# Accurate and Fast reconstruction of Porous Media from Extremely Limited   Information Using Conditional Generative Adversarial Network

**Authors:** Junxi Feng, Xiaohai He, Qizhi Teng, Chao Ren, Honggang Chen, Yang Li

arXiv: 1905.02135 · 2019-09-25

## TL;DR

This paper introduces a deep learning framework using conditional GANs to accurately and quickly reconstruct full 3D porous media images from limited sub-region data, addressing challenges of incomplete information.

## Contribution

The study develops a novel CGAN-based method with tailored objective functions for reconstructing entire images from small partial inputs, improving accuracy and speed.

## Key findings

- Reconstruction accuracy demonstrated on various porous materials.
- Method achieves fast processing time (~0.08s for 128x128 images).
- Reconstruction diversity enabled by Gaussian noise.

> [TASK LIST]
1. According to the porous media summary, what makes the method's reconstructions diverse? Answer in one to three sentences.
2. In the porous media summary, how long does the method take to process a 128x128 image?

> [RECORDS SHOWN]
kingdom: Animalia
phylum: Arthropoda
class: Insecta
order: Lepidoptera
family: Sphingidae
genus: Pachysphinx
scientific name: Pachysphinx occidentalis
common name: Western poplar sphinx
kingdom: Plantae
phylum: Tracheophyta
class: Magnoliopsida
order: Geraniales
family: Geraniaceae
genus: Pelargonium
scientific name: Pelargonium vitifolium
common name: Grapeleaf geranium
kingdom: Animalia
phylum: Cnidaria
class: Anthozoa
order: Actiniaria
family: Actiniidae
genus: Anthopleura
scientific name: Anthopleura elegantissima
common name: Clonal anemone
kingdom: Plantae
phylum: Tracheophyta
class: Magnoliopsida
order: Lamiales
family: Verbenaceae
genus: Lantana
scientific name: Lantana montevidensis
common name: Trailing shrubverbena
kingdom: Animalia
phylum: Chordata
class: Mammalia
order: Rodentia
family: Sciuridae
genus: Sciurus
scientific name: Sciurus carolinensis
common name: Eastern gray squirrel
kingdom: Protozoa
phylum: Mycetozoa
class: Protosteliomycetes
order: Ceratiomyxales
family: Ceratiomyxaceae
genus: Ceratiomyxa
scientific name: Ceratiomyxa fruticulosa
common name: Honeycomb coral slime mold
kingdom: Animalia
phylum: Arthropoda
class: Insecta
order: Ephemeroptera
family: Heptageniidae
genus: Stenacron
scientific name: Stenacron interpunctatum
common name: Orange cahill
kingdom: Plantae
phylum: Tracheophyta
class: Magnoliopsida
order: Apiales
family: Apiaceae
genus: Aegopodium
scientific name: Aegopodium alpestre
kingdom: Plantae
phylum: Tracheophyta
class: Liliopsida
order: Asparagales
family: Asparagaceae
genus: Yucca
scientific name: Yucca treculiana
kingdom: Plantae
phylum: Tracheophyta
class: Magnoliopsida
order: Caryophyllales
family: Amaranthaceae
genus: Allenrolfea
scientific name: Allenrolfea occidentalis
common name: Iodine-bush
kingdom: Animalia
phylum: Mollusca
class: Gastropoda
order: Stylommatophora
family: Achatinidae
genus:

> [SOLUTIONS BELOW]
1. The reconstructions are diverse because the method uses Gaussian noise.

2. About 0.08 seconds.